Additional potential benefits include the preservation of muscle and bone despite prolonged immobilization and protection against radiation injury. Despite this remarkable potential, the space-based infrastructure needed to study torpor in laboratory rodents does not currently exist, and hibernation in microgravity has never been studied. There is a critical gap in our understanding of hibernation and its potential applications for human spaceflight. Researchers propose to remedy this situation through the design and implementation of STASH, a novel microgravity hibernation laboratory for use aboard the ISS. Some unique and necessary design features include the ability to maintain STASH at temperatures as low as 4°C, adjustable recirculation of animal chamber air enabling the measurement of metabolism via oxygen consumption, and measurement of real-time total ventilation, body temperature, and heart rate.
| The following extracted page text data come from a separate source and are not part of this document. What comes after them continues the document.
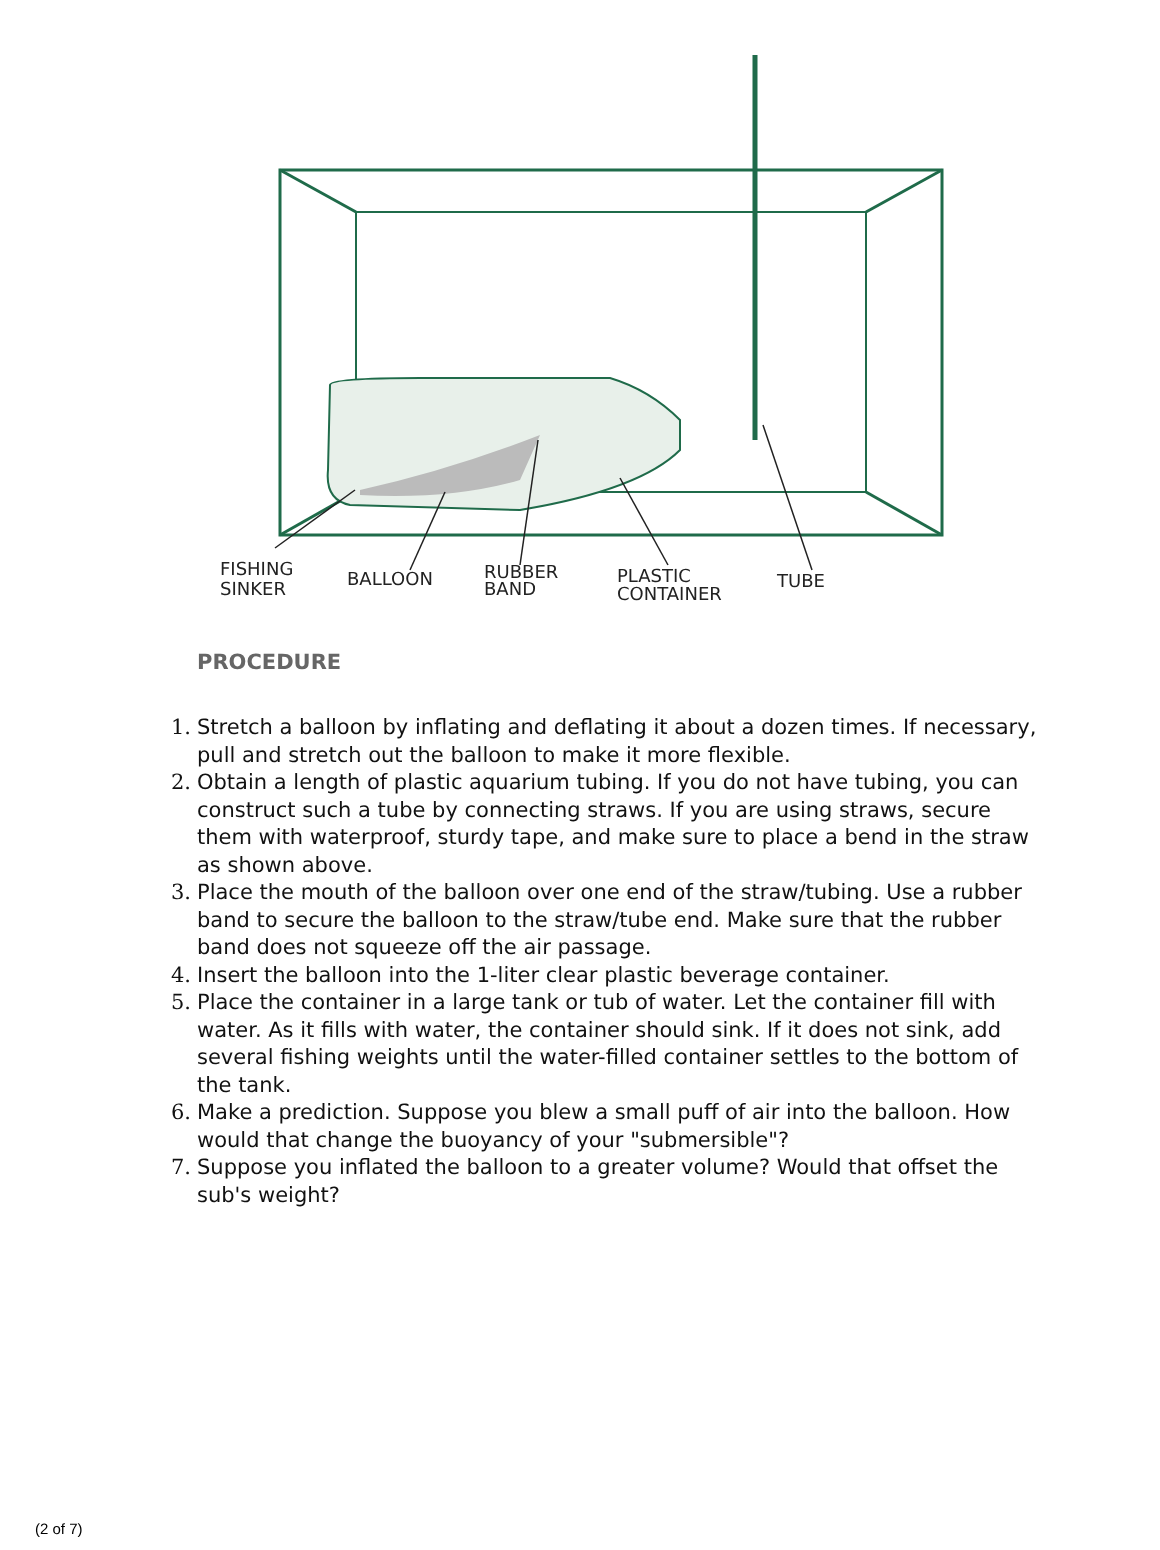FISHING
SINKER
BALLOON
RUBBER
BAND
PLASTIC
CONTAINER
TUBE
PROCEDURE
1. Stretch a balloon by inflating and deflating it about a dozen times. If necessary, pull and stretch out the balloon to make it more flexible.
2. Obtain a length of plastic aquarium tubing. If you do not have tubing, you can construct such a tube by connecting straws. If you are using straws, secure them with waterproof, sturdy tape, and make sure to place a bend in the straw as shown above.
3. Place the mouth of the balloon over one end of the straw/tubing. Use a rubber band to secure the balloon to the straw/tube end. Make sure that the rubber band does not squeeze off the air passage.
4. Insert the balloon into the 1-liter clear plastic beverage container.
5. Place the container in a large tank or tub of water. Let the container fill with water. As it fills with water, the container should sink. If it does not sink, add several fishing weights until the water-filled container settles to the bottom of the tank.
6. Make a prediction. Suppose you blew a small puff of air into the balloon. How would that change the buoyancy of your "submersible"?
7. Suppose you inflated the balloon to a greater volume? Would that offset the sub's weight?
(2 of 7)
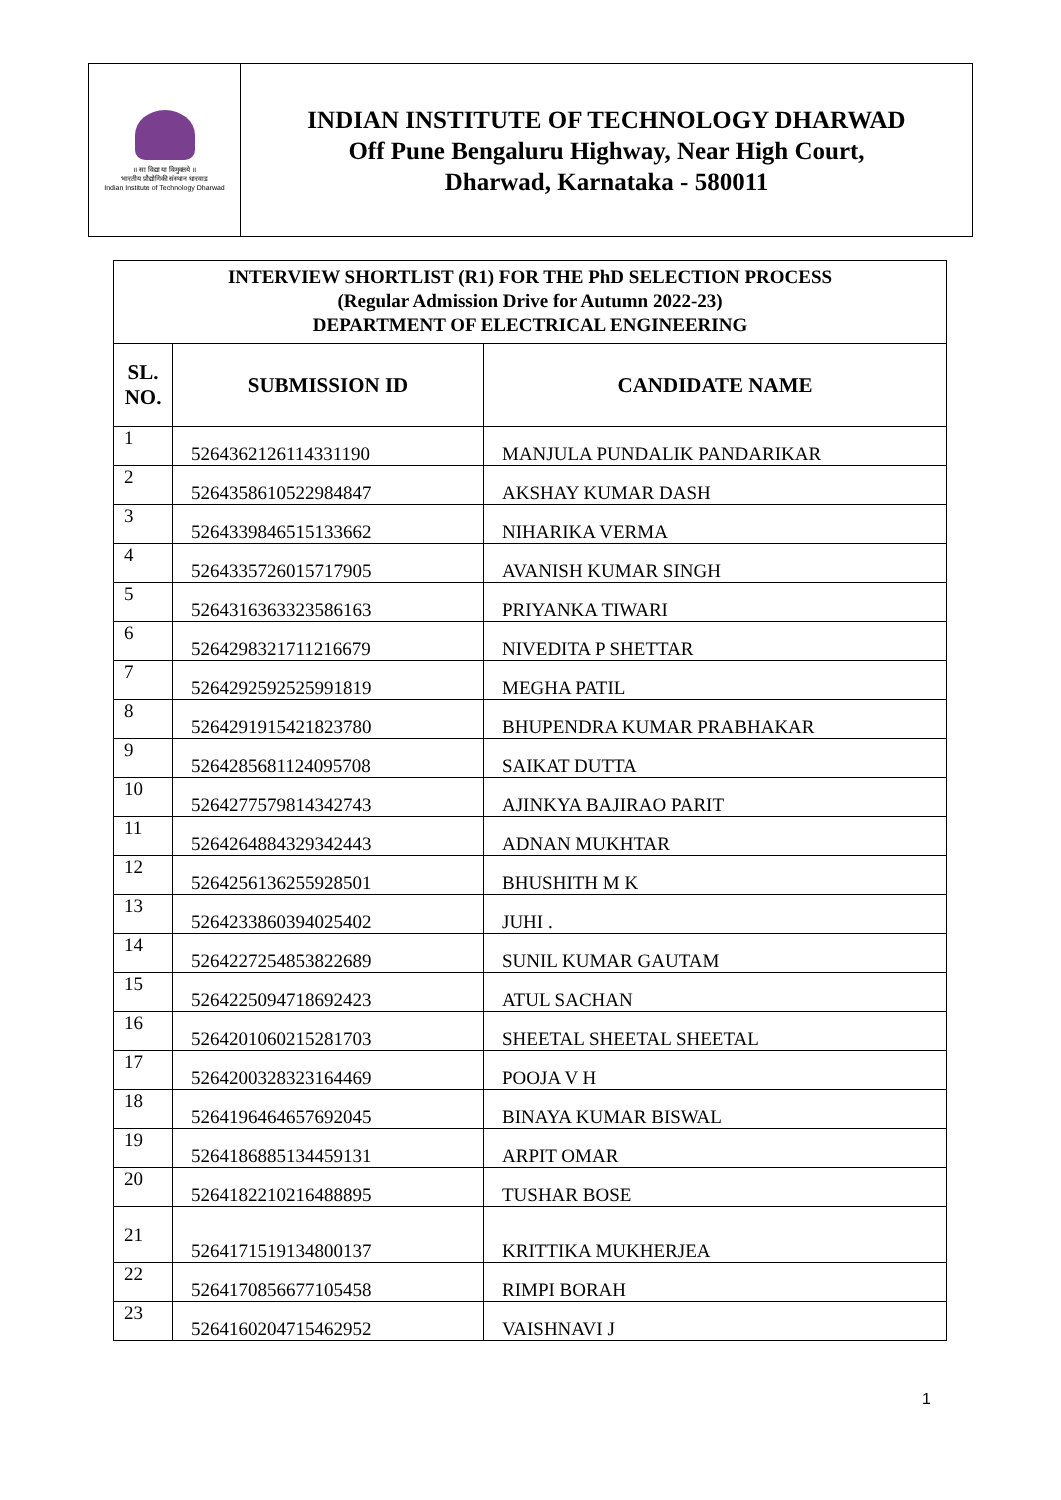॥ सा विद्या या विमुक्तये ॥
भारतीय प्रौद्योगिकी संस्थान धारवाड
Indian Institute of Technology Dharwad
INDIAN INSTITUTE OF TECHNOLOGY DHARWAD
Off Pune Bengaluru Highway, Near High Court,
Dharwad, Karnataka - 580011
| INTERVIEW SHORTLIST (R1) FOR THE PhD SELECTION PROCESS (Regular Admission Drive for Autumn 2022-23) DEPARTMENT OF ELECTRICAL ENGINEERING | | |
| SL. NO. | SUBMISSION ID | CANDIDATE NAME |
| 1 | 5264362126114331190 | MANJULA PUNDALIK PANDARIKAR |
| 2 | 5264358610522984847 | AKSHAY KUMAR DASH |
| 3 | 5264339846515133662 | NIHARIKA VERMA |
| 4 | 5264335726015717905 | AVANISH KUMAR SINGH |
| 5 | 5264316363323586163 | PRIYANKA TIWARI |
| 6 | 5264298321711216679 | NIVEDITA P SHETTAR |
| 7 | 5264292592525991819 | MEGHA PATIL |
| 8 | 5264291915421823780 | BHUPENDRA KUMAR PRABHAKAR |
| 9 | 5264285681124095708 | SAIKAT DUTTA |
| 10 | 5264277579814342743 | AJINKYA BAJIRAO PARIT |
| 11 | 5264264884329342443 | ADNAN MUKHTAR |
| 12 | 5264256136255928501 | BHUSHITH M K |
| 13 | 5264233860394025402 | JUHI . |
| 14 | 5264227254853822689 | SUNIL KUMAR GAUTAM |
| 15 | 5264225094718692423 | ATUL SACHAN |
| 16 | 5264201060215281703 | SHEETAL SHEETAL SHEETAL |
| 17 | 5264200328323164469 | POOJA V H |
| 18 | 5264196464657692045 | BINAYA KUMAR BISWAL |
| 19 | 5264186885134459131 | ARPIT OMAR |
| 20 | 5264182210216488895 | TUSHAR BOSE |
| 21 | 5264171519134800137 | KRITTIKA MUKHERJEA |
| 22 | 5264170856677105458 | RIMPI BORAH |
| 23 | 5264160204715462952 | VAISHNAVI J |
1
The STASH unit will also feature animal chamber sizes that will accommodate the expected variety of future hibernating and non-hibernating species, boosting its applicability to a variety of studies on the ISS by enabling real-time physiological measurements. The STASH unit is being designed in collaboration with BioServe Space Technologies to be integrated into the Space Automated Biological Laboratory (SABL) unit. This will allow for the achievable and practical application of this research to advance our understanding of both hibernation and mammalian physiology in space.

The short-term goals of the STASH project are novel investigations into the basic science of hibernation in a microgravity environment, laying the foundation for application of its potential benefits to human health. These include determining whether hibernation provides the expected protection against bone and muscle loss.

The medium-term goals of the project begin developing translational applications of hibernation research. These include using STASH both for testing bioactive molecules that mimic the transcriptional signatures of hibernation and for evaluating methods of inducing synthetic torpor for their ability to provide similar protection.

As a long-term goal, during a crewed mission to Mars, human synthetic torpor could act as a relevant countermeasure that would change everything for space exploration, mitigating or eliminating every hazard included in NASA’s RIDGE acronym for the hazards of space travel:
Space Radiation,
Isolation and Confinement,
Distance from Earth,
Gravity Fields, and
Hostile/Closed Environments.

Research performed using STASH will be an essential first step toward acquiring fundamental knowledge about the ability of hibernation to lessen the health risks of space. This knowledge will inform development of both biomimetic drug countermeasures and the future infrastructure needed to support torpor-enabled human astronauts engaged in interplanetary missions. They feel that STASH is the epitome of the high-risk, high-reward projects for which NIAC was established.